#### Record excerpts
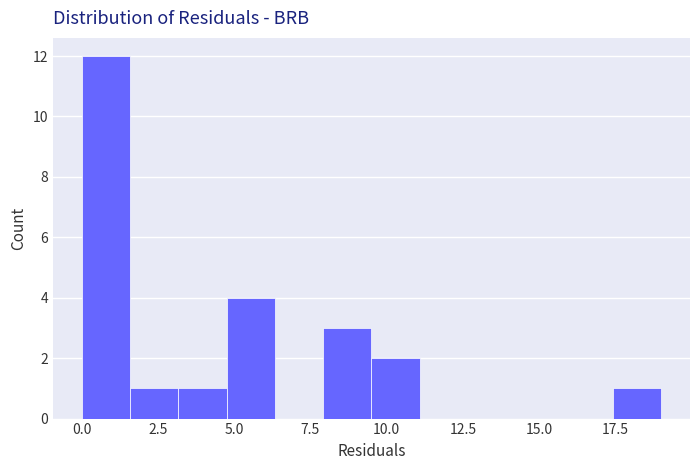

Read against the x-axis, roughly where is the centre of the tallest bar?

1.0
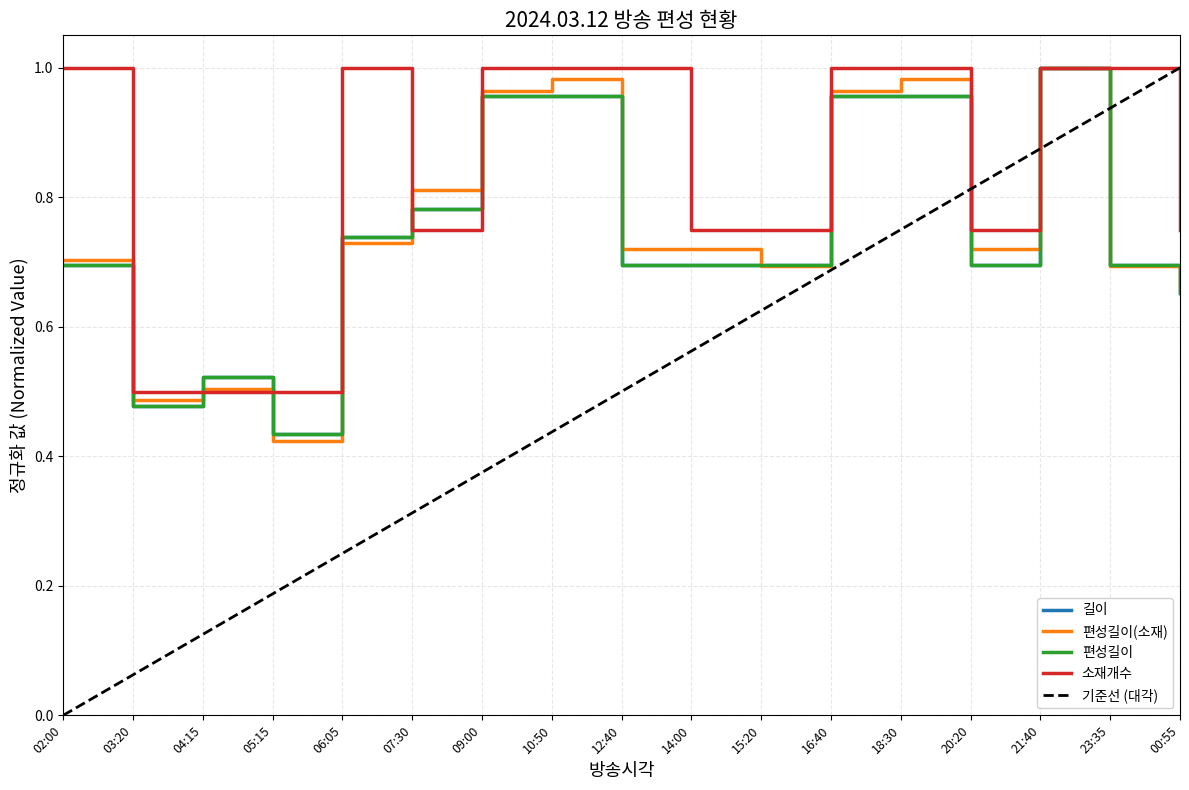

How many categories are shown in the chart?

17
########
#### Record excerpts
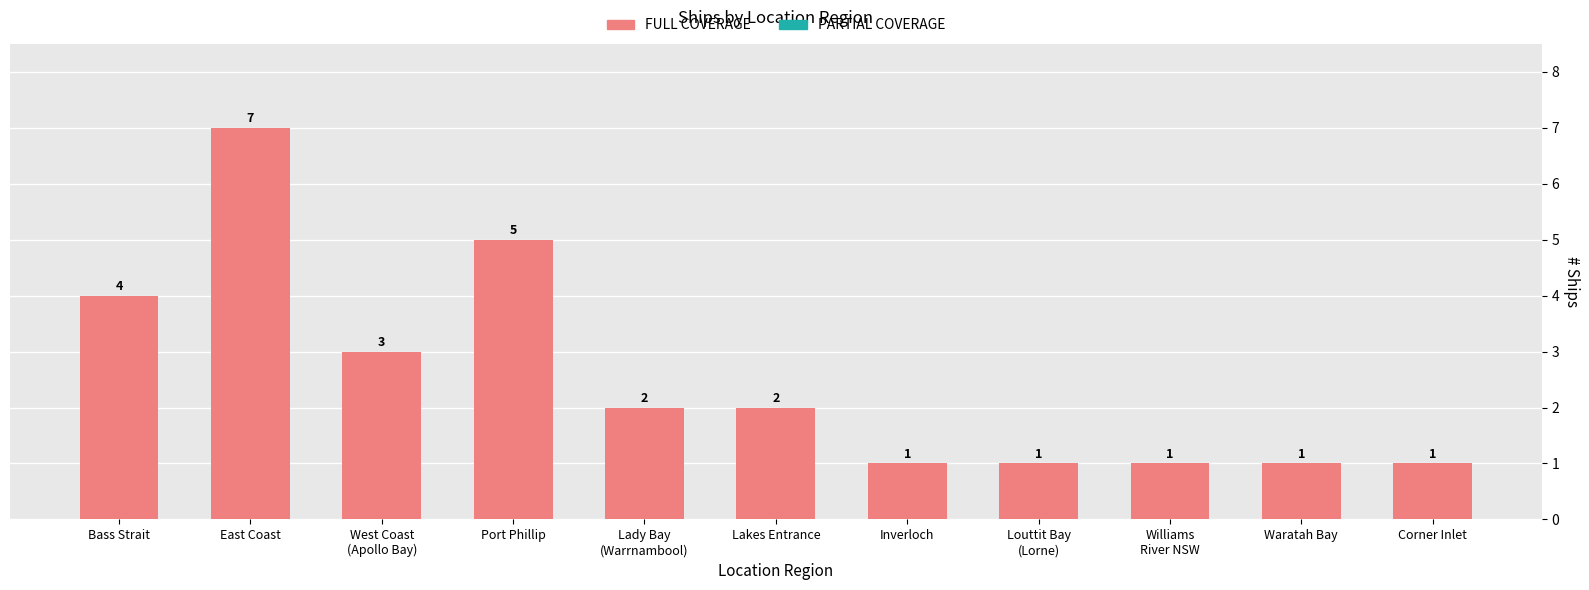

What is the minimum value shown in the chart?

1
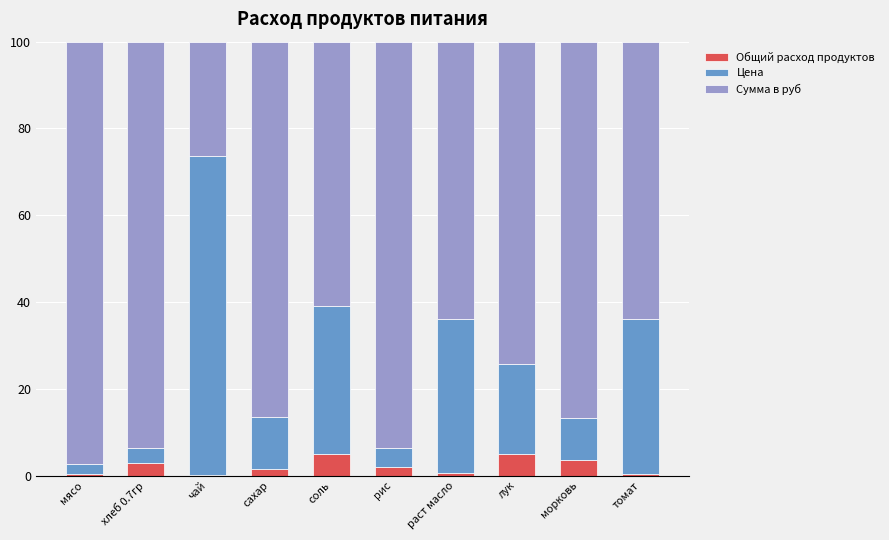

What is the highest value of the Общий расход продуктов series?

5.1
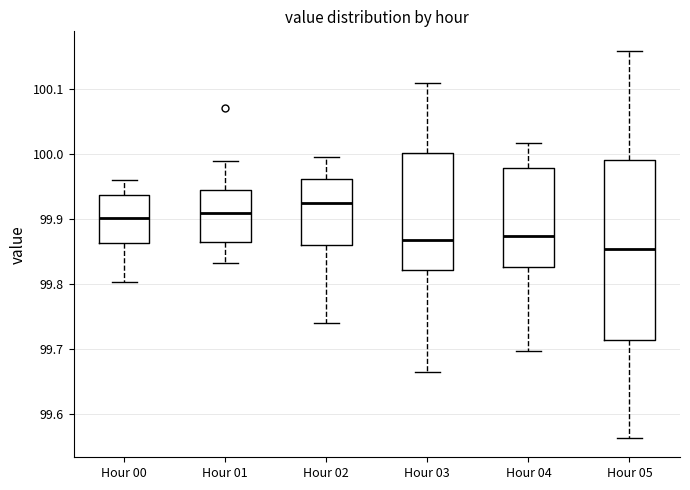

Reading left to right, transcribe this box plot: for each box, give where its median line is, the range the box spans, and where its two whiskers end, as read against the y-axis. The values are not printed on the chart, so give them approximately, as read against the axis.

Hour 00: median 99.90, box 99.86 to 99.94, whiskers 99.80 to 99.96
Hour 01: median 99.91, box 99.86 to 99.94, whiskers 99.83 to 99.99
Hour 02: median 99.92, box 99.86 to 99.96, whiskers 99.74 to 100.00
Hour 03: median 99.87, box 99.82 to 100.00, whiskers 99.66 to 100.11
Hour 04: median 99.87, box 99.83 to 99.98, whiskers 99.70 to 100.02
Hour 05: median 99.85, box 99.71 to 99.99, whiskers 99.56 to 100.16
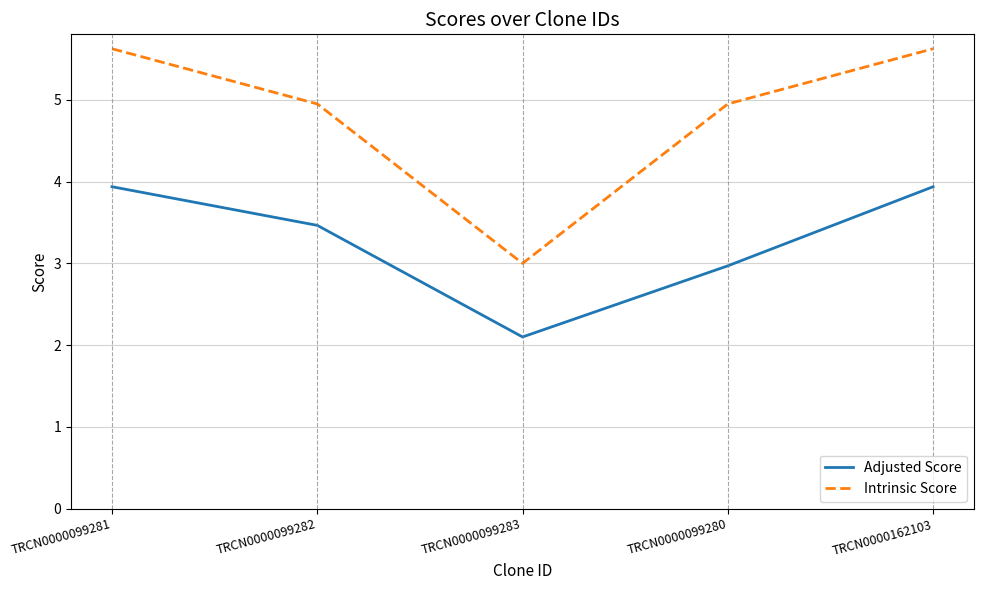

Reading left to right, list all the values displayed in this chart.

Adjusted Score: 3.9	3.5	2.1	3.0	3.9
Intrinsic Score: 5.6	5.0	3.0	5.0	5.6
########
#### Record excerpts
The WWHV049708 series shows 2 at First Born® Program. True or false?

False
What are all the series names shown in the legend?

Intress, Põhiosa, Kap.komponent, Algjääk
########
Reproduce the stretch of material from the line containing "What is the highest" through the line containing "Reading left to right, transcribe", leaving out any pictures.

— Task output —
What is the highest value of the Общий расход продуктов series?

5.1

Reading left to right, transcribe this box plot: for each box, give where its median line is, the range the box spans, and where its two whiskers end, as read against the y-axis. The values are not printed on the chart, so give them approximately, as read against the axis.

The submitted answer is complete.